TO DO:
Transcribe exactly, and only, the lines from the one containing "processos de inscrição" through the last line of the data.

DATA SUPPLIED:

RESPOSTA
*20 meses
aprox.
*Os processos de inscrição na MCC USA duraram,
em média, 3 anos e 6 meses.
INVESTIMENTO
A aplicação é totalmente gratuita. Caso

OUTPUT:
*Os processos de inscrição na MCC USA duraram,
em média, 3 anos e 6 meses.
INVESTIMENTO
A aplicação é totalmente gratuita. Caso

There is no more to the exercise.